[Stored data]
++++++++++
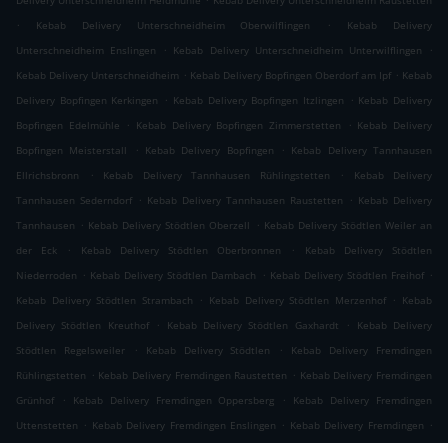
Delivery Unterschneidheim Heidmühle
Kebab Delivery Unterschneidheim Raustetten
.
.
Kebab Delivery Unterschneidheim Oberwilflingen
Kebab Delivery
.
.
Unterschneidheim Enslingen
Kebab Delivery Unterschneidheim Unterwilflingen
.
.
Kebab Delivery Unterschneidheim
Kebab Delivery Bopfingen Oberdorf am Ipf
Kebab
.
.
Delivery Bopfingen Kerkingen
Kebab Delivery Bopfingen Itzlingen
Kebab Delivery
.
.
Bopfingen Edelmühle
Kebab Delivery Bopfingen Zimmerstetten
Kebab Delivery
.
.
Bopfingen Meisterstall
Kebab Delivery Bopfingen
Kebab Delivery Tannhausen
.
.
Ellrichsbronn
Kebab Delivery Tannhausen Rühlingstetten
Kebab Delivery
.
.
Tannhausen Sederndorf
Kebab Delivery Tannhausen Raustetten
Kebab Delivery
.
.
Tannhausen
Kebab Delivery Stödtlen Oberzell
Kebab Delivery Stödtlen Weiler an
.
.
der Eck
Kebab Delivery Stödtlen Oberbronnen
Kebab Delivery Stödtlen
.
.
.
Niederroden
Kebab Delivery Stödtlen Dambach
Kebab Delivery Stödtlen Freihof
.
.
Kebab Delivery Stödtlen Strambach
Kebab Delivery Stödtlen Merzenhof
Kebab
.
.
Delivery Stödtlen Kreuthof
Kebab Delivery Stödtlen Gaxhardt
Kebab Delivery
.
.
Stödtlen Regelsweiler
Kebab Delivery Stödtlen
Kebab Delivery Fremdingen
.
.
Rühlingstetten
Kebab Delivery Fremdingen Raustetten
Kebab Delivery Fremdingen
.
.
Grünhof
Kebab Delivery Fremdingen Oppersberg
Kebab Delivery Fremdingen
.
.
.
Uttenstetten
Kebab Delivery Fremdingen Enslingen
Kebab Delivery Fremdingen
.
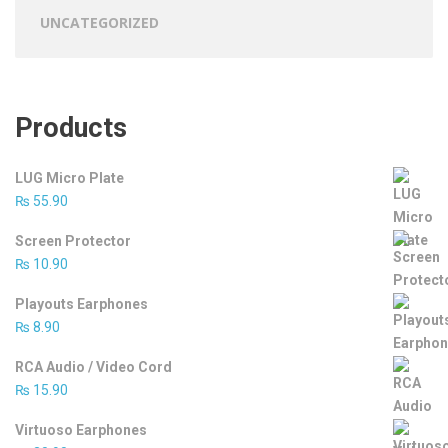
UNCATEGORIZED
Products
LUG Micro Plate
₨
55.90
Screen Protector
₨
10.90
Playouts Earphones
₨
8.90
RCA Audio / Video Cord
₨
15.90
Virtuoso Earphones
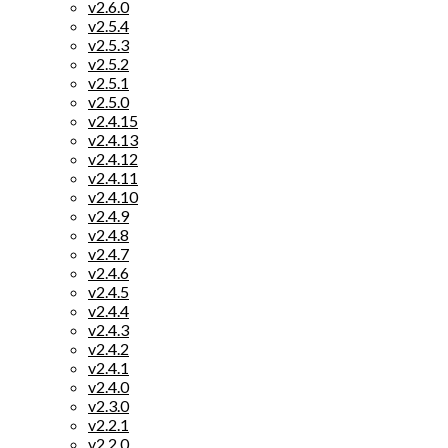
v2.6.0
v2.5.4
v2.5.3
v2.5.2
v2.5.1
v2.5.0
v2.4.15
v2.4.13
v2.4.12
v2.4.11
v2.4.10
v2.4.9
v2.4.8
v2.4.7
v2.4.6
v2.4.5
v2.4.4
v2.4.3
v2.4.2
v2.4.1
v2.4.0
v2.3.0
v2.2.1
v2.2.0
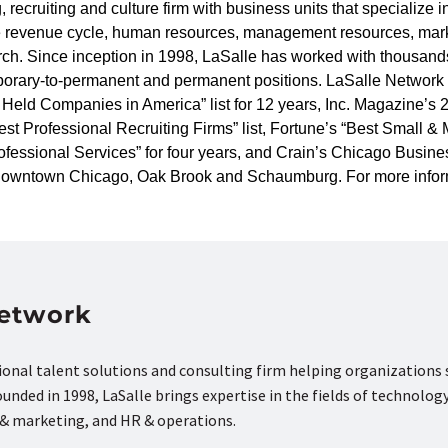
, recruiting and culture firm with business units that specialize 
are revenue cycle, human resources, management resources, mark
ch. Since inception in 1998, LaSalle has worked with thousands
porary-to-permanent and permanent positions. LaSalle Network 
 Held Companies in America” list for 12 years, Inc. Magazine’s
st Professional Recruiting Firms” list, Fortune’s “Best Small
essional Services” for four years, and Crain’s Chicago Business
n downtown Chicago, Oak Brook and Schaumburg. For more infor
Network
tional talent solutions and consulting firm helping organizations
nded in 1998, LaSalle brings expertise in the fields of technology
s & marketing, and HR & operations.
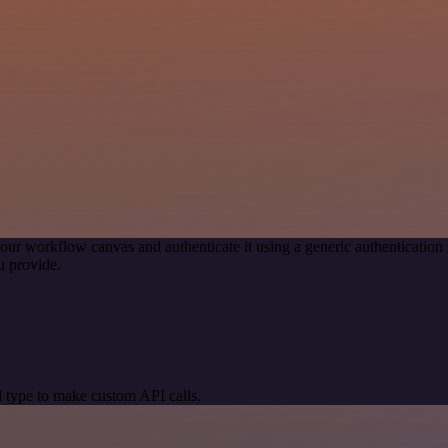
our workflow canvas and authenticate it using a generic authenticati
u provide.
 type to make custom API calls.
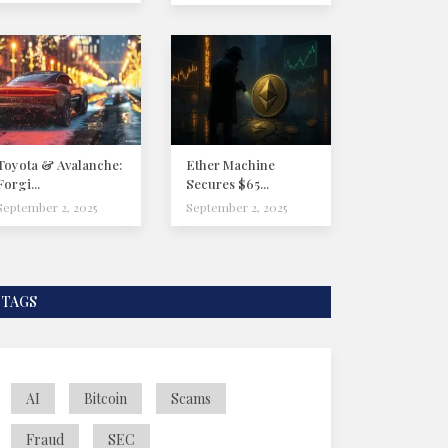
Toyota & Avalanche:
Ether Machine
Forgi...
Secures $65...
September 2, 2025
September 2, 2025
TAGS
AI
Bitcoin
Scams
Fraud
SEC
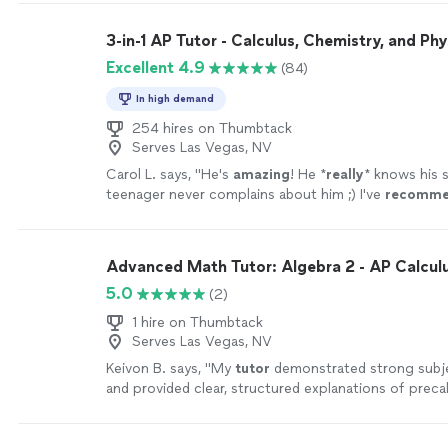
3-in-1 AP Tutor - Calculus, Chemistry, and Phy
Excellent 4.9
(84)
In high demand
254 hires on Thumbtack
Serves Las Vegas, NV
Carol L. says, "
He's
amazing
! He *
really
* knows his 
teenager never complains about him ;) I've
recomme
many other parents and they're always happy with h
too.
"
See more
Advanced Math Tutor: Algebra 2 - AP Calcu
5.0
(2)
1 hire on Thumbtack
Serves Las Vegas, NV
Keivon B. says, "
My
tutor
demonstrated strong subj
and provided clear, structured explanations of preca
concepts.
"
See more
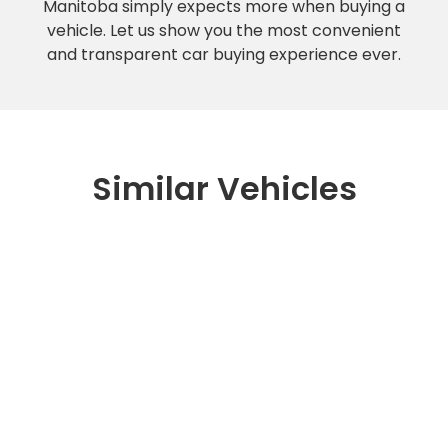
Manitoba simply expects more when buying a
vehicle. Let us show you the most convenient
and transparent car buying experience ever.
Similar Vehicles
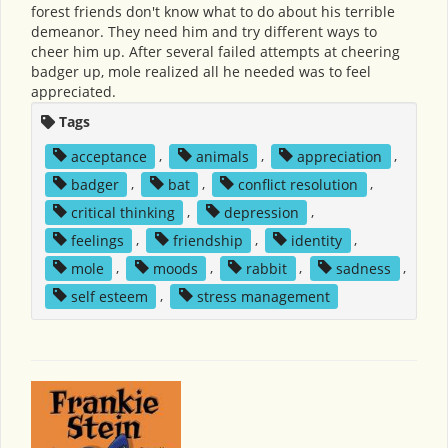
forest friends don't know what to do about his terrible
demeanor. They need him and try different ways to
cheer him up. After several failed attempts at cheering
badger up, mole realized all he needed was to feel
appreciated.
Tags
acceptance
,
animals
,
appreciation
,
badger
,
bat
,
conflict resolution
,
critical thinking
,
depression
,
feelings
,
friendship
,
identity
,
mole
,
moods
,
rabbit
,
sadness
,
self esteem
,
stress management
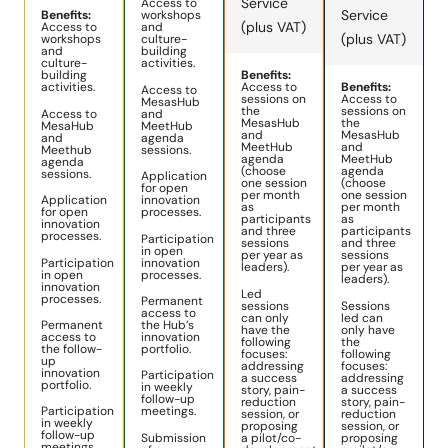
Service
Access to
Service
Benefits:
workshops
(plus VAT)
Access to
and
(plus VAT)
workshops
culture-
and
building
culture-
activities.
building
Benefits:
activities.
Access to
Benefits:
Access to
sessions on
Access to
MesasHub
the
sessions on
Access to
and
MesasHub
the
MesaHub
MeetHub
and
MesasHub
and
agenda
MeetHub
and
Meethub
sessions.
agenda
MeetHub
agenda
(choose
agenda
sessions.
Application
one session
(choose
for open
per month
one session
Application
innovation
as
per month
for open
processes.
participants
as
innovation
and three
participants
processes.
Participation
sessions
and three
in open
per year as
sessions
Participation
innovation
leaders).
per year as
in open
processes.
leaders).
innovation
Led
processes.
Permanent
sessions
Sessions
access to
can only
led can
Permanent
the Hub’s
have the
only have
access to
innovation
following
the
the follow-
portfolio.
focuses:
following
up
addressing
focuses:
innovation
Participation
a success
addressing
portfolio.
in weekly
story, pain-
a success
follow-up
reduction
story, pain-
Participation
meetings.
session, or
reduction
in weekly
proposing
session, or
follow-up
Submission
a pilot/co-
proposing
meetings.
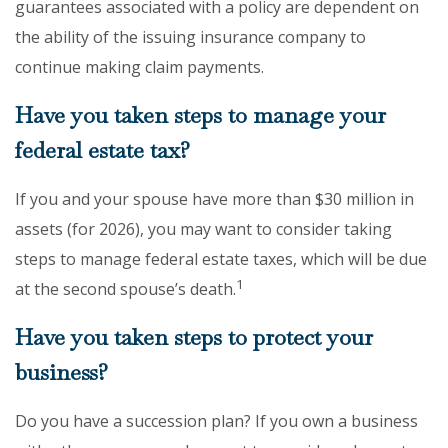
guarantees associated with a policy are dependent on
the ability of the issuing insurance company to
continue making claim payments.
Have you taken steps to manage your
federal estate tax?
If you and your spouse have more than $30 million in
assets (for 2026), you may want to consider taking
steps to manage federal estate taxes, which will be due
1
at the second spouse’s death.
Have you taken steps to protect your
business?
Do you have a succession plan? If you own a business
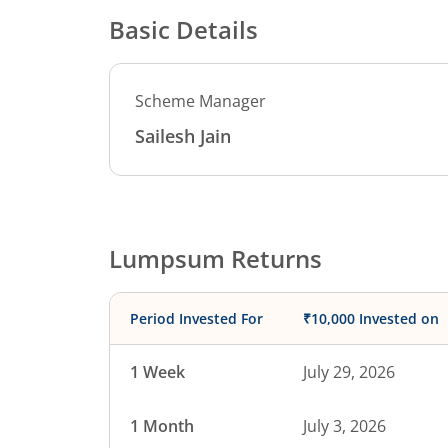
Basic Details
Scheme Manager
Sailesh Jain
Lumpsum Returns
Period Invested For
₹10,000 Invested on
1 Week
July 29, 2026
1 Month
July 3, 2026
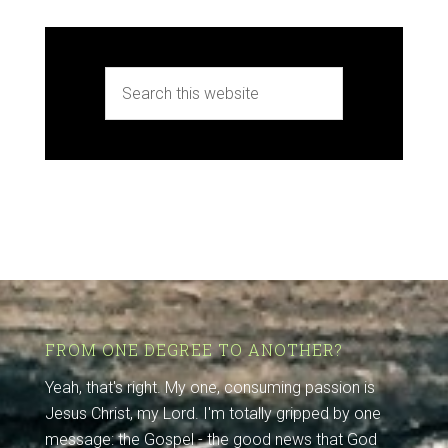
FROM ONE DEGREE TO ANOTHER?
Yeah, that's right. My one, consuming passion is
Jesus Christ, my Lord. I'm totally gripped by one
message: the Gospel - the good news that God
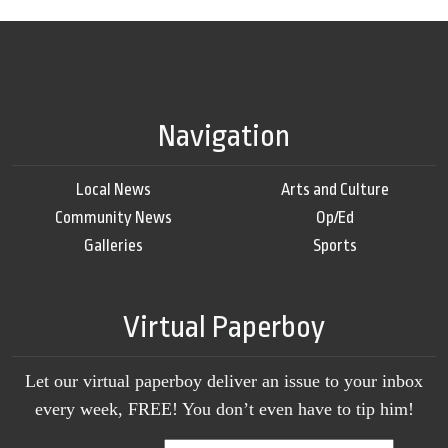
Navigation
Local News
Arts and Culture
Community News
Op/Ed
Galleries
Sports
Virtual Paperboy
Let our virtual paperboy deliver an issue to your inbox
every week, FREE! You don’t even have to tip him!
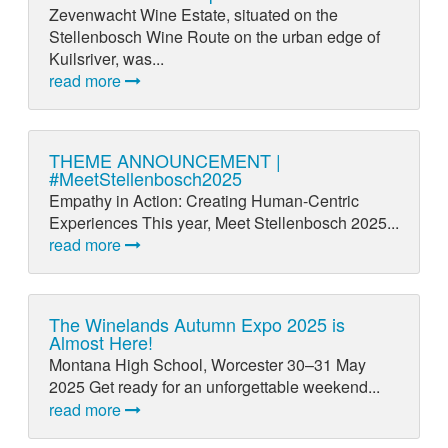
Zevenwacht Wine Estate, situated on the
Stellenbosch Wine Route on the urban edge of
Kuilsriver, was...
read more
THEME ANNOUNCEMENT |
#MeetStellenbosch2025
Empathy in Action: Creating Human-Centric
Experiences This year, Meet Stellenbosch 2025...
read more
The Winelands Autumn Expo 2025 is
Almost Here!
Montana High School, Worcester 30–31 May
2025 Get ready for an unforgettable weekend...
read more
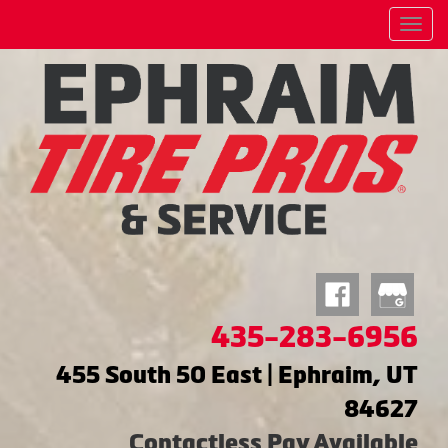
Menu
435-283-6956
455 South 50 East | Ephraim, UT
84627
Contactless Pay Available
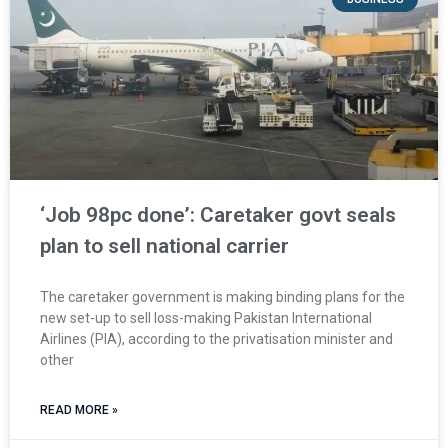
‘Job 98pc done’: Caretaker govt seals
plan to sell national carrier
The caretaker government is making binding plans for the
new set-up to sell loss-making Pakistan International
Airlines (PIA), according to the privatisation minister and
other
READ MORE »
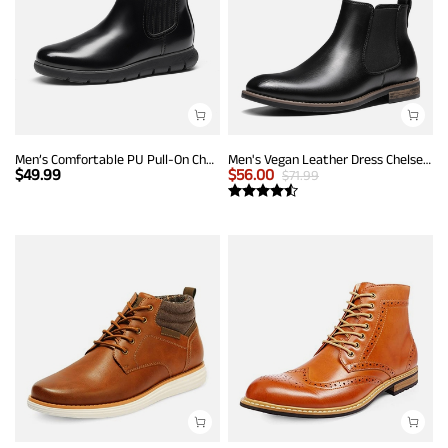
Men’s Comfortable PU Pull-On Chelsea Boots
Men's Vegan Leather Dress Chelsea Boots
$
49.99
$
56.00
$
71.99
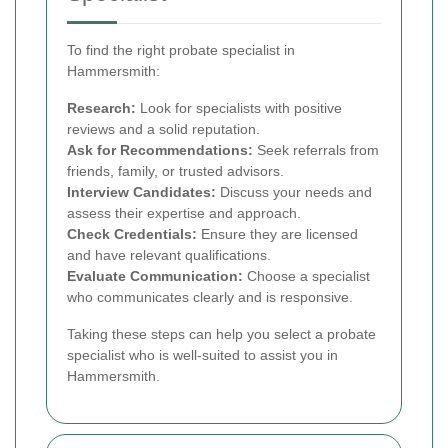
To find the right probate specialist in
Hammersmith:
Research:
Look for specialists with positive
reviews and a solid reputation.
Ask for Recommendations:
Seek referrals from
friends, family, or trusted advisors.
Interview Candidates:
Discuss your needs and
assess their expertise and approach.
Check Credentials:
Ensure they are licensed
and have relevant qualifications.
Evaluate Communication:
Choose a specialist
who communicates clearly and is responsive.
Taking these steps can help you select a probate
specialist who is well-suited to assist you in
Hammersmith.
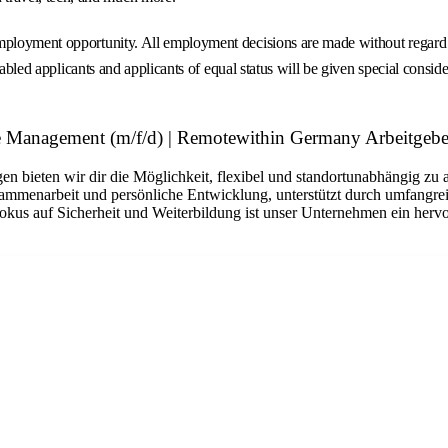
loyment opportunity. All employment decisions are made without regard to r
abled applicants and applicants of equal status will be given special consider
 Management (m/f/d) | Remotewithin Germany Arbeitgebe
n bieten wir dir die Möglichkeit, flexibel und standortunabhängig zu 
sammenarbeit und persönliche Entwicklung, unterstützt durch umfangrei
okus auf Sicherheit und Weiterbildung ist unser Unternehmen ein hervo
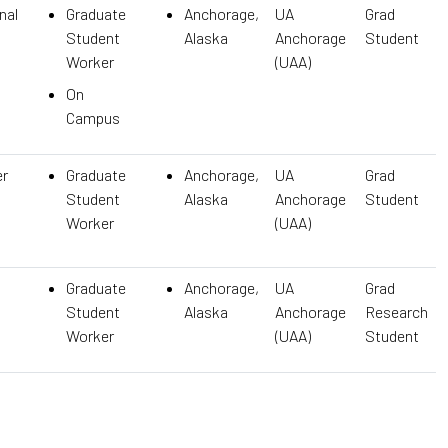
nal
Graduate
Anchorage,
UA
Grad
Student
Alaska
Anchorage
Student
Worker
(UAA)
On
Campus
er
Graduate
Anchorage,
UA
Grad
Student
Alaska
Anchorage
Student
Worker
(UAA)
Graduate
Anchorage,
UA
Grad
Student
Alaska
Anchorage
Research
Worker
(UAA)
Student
++++++++++
[WORK INSTRUCTION]
Above are several records. Count the lines among them that contain "mole" and give only the total.

[ANSWER SECTION]
2